Он уже сожалел, что рассказал о виденном.

— Молчи лучше, — посоветовал Александр. — Никому не говори, что видел ее. Если спросят — говори правду, а не спросят, так и молчи.

Петровичу совет понравился. На радостях он расчувствовался:

— Может, зайдешь, Михалыч, по стопочке?..

— Спасибо, в другой раз!

— Ну смотри, — Петрович хитро подмигнул: — Понимаем, что ждут тебя…

Александр вернулся в квартиру. Анастасия, услышав звук отворяющейся двери, оглянулась. В руках она держала стакан с коньяком.

И он понял все.
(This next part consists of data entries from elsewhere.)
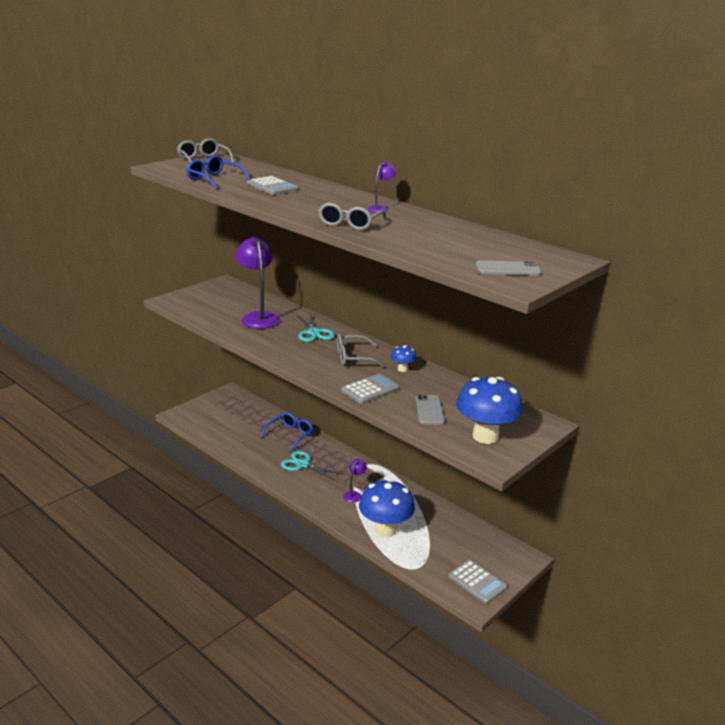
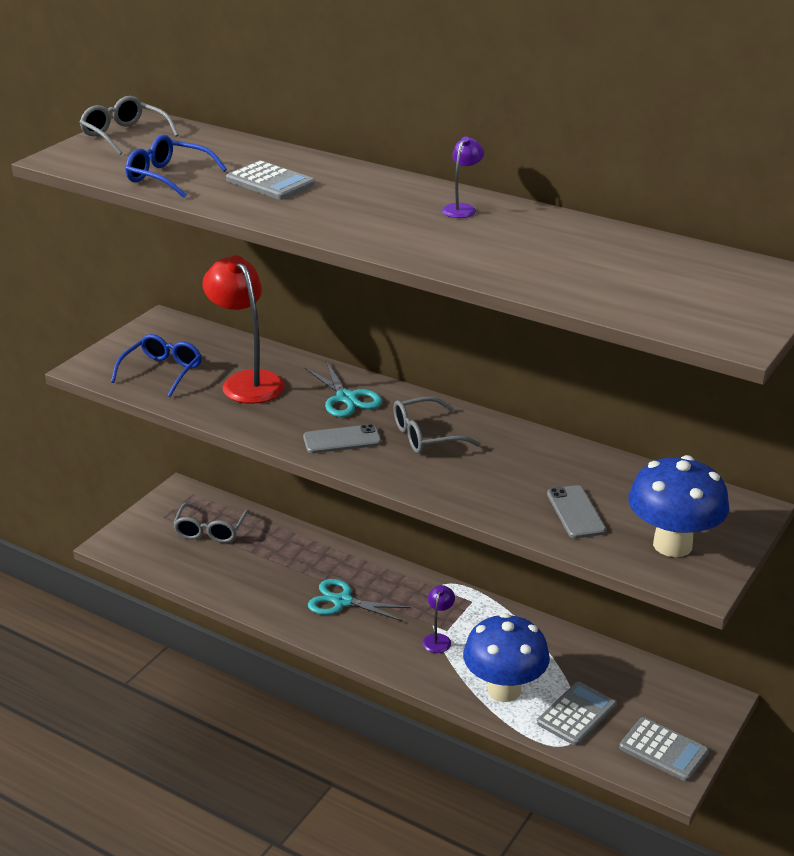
camera: 10 degrees left, 5 degrees up
purple lamp [236,236,280,329] -> red lamp [202,255,285,404]
blue glasses [260,412,313,451] -> blue glasses moved to [111,334,202,397]
grey glasses [318,202,386,230] -> grey glasses moved to [173,503,250,543]
grey calculator [341,374,400,404] -> grey calculator moved to [537,682,616,746]
blue mushroom [391,345,417,372] -> none
grey phone [476,261,542,276] -> grey phone moved to [303,424,381,453]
Как же это до такой простой вещи он не додумался сразу!

Теперь стало ясно, что же так настораживало его всякий раз, когда он встречался с этой пигалицей.

7

— Ну и что, senhora Стасенька, ты мне расскажешь обо всем происходящем?
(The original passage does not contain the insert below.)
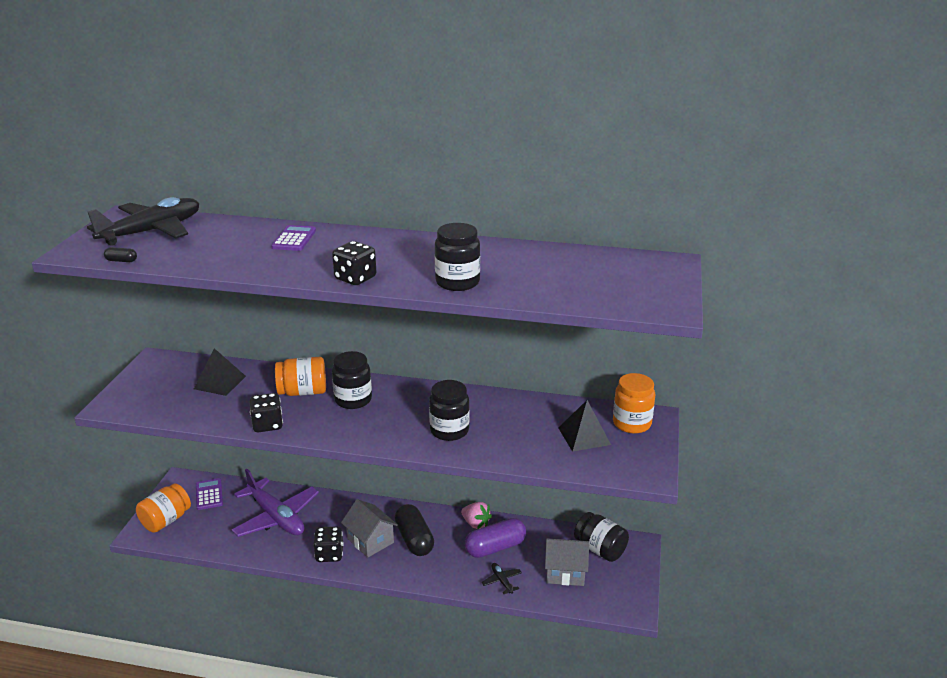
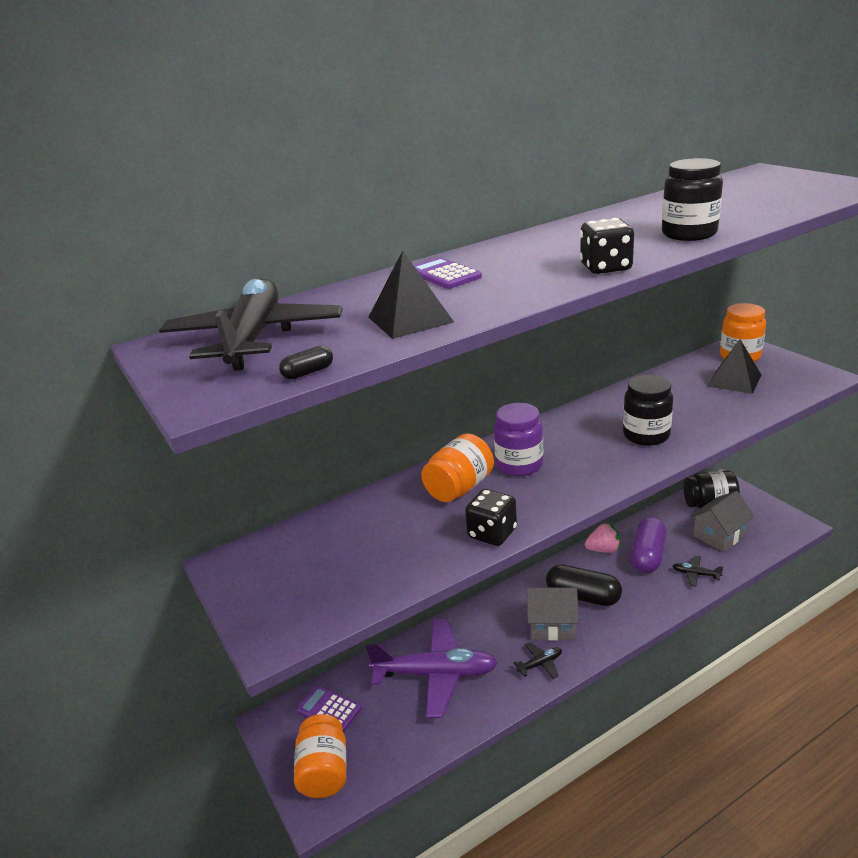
camera: 40 degrees left, 0 degrees up
black pyramid [194,348,246,396] -> black pyramid moved to [368,250,454,339]
black dice [313,526,344,562] -> black plane [513,642,562,679]
black jar [332,351,372,409] -> purple jar [494,403,543,476]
Ласковый голос не обманул Анастасию. Она глядела твердо и решительно.

— Все просто, Саша. Все очень просто…

Она глотнула коньяку. Хоть и заявила о том, что все просто, предстоящего разговора боялась. Ведь сама же создала все предпосылки, чтобы он состоялся. Она попросту спровоцировала его.
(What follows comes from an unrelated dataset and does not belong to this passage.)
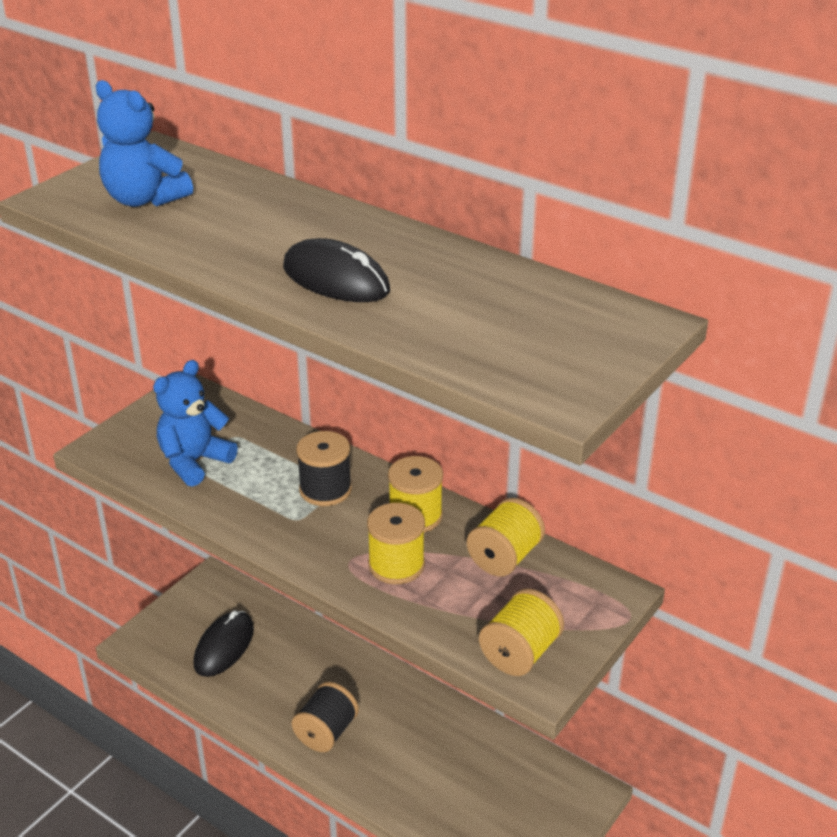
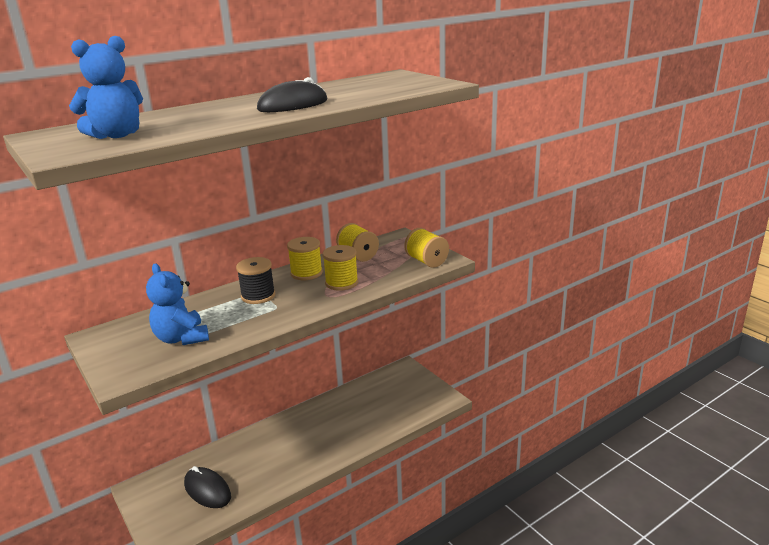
camera: 70 degrees left, 10 degrees down
black spool [292,682,359,752] -> none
— Куда уж проще, — скривился Александр. — Это Буераков внизу?

Она кивнула. И опять хлебнула коньяку.

— Ты это брось, — поморщился Харченко. — Ты мне пьяная не нужна.

— А какая тебе нужна?

Старый прием попытки увести разговор в сторону.

— Сейчас речь не об этом.

Он тоже взял стакан, налил коньяку. Спиртное кончилось. И это хорошо. Сейчас напиваться было не время. Вполне возможно, сейчас кто-нибудь пожалует к нему. Из МУРа. Если только хоть кто-то из сотрудников Леонида Васильевича знает о том, что Харченко работал в последнее время на Буеракова, а это вполне вероятно, допроса не избежать. Не может быть, чтобы муровец действовал только на свой страх и риск… Да и вообще, надо сказать, положение у Александра сейчас складывалось не слишком приятное. Надо было выпутываться. Как? Он не знал пока. Опять привлекать Михаила? Прежде всего, не хотелось его впутывать. Хотя бы уже потому, что тогда многое пришлось бы объяснять. Ну а с другой стороны, Михаил ведь за все это время сам ему ни разу не позвонил. Тоже, наверное, алиби себе обеспечивал: мол, ответил старому приятелю на пару-тройку вопросов, а чем он теперь занимается — знать не знаю и ведать не ведаю. И пусть осудит его за это тот, кто сам никогда в жизни ничего не боялся. Михаил боялся за семью — наверное, это единственный вид трусости, которого мужчина может не стыдиться.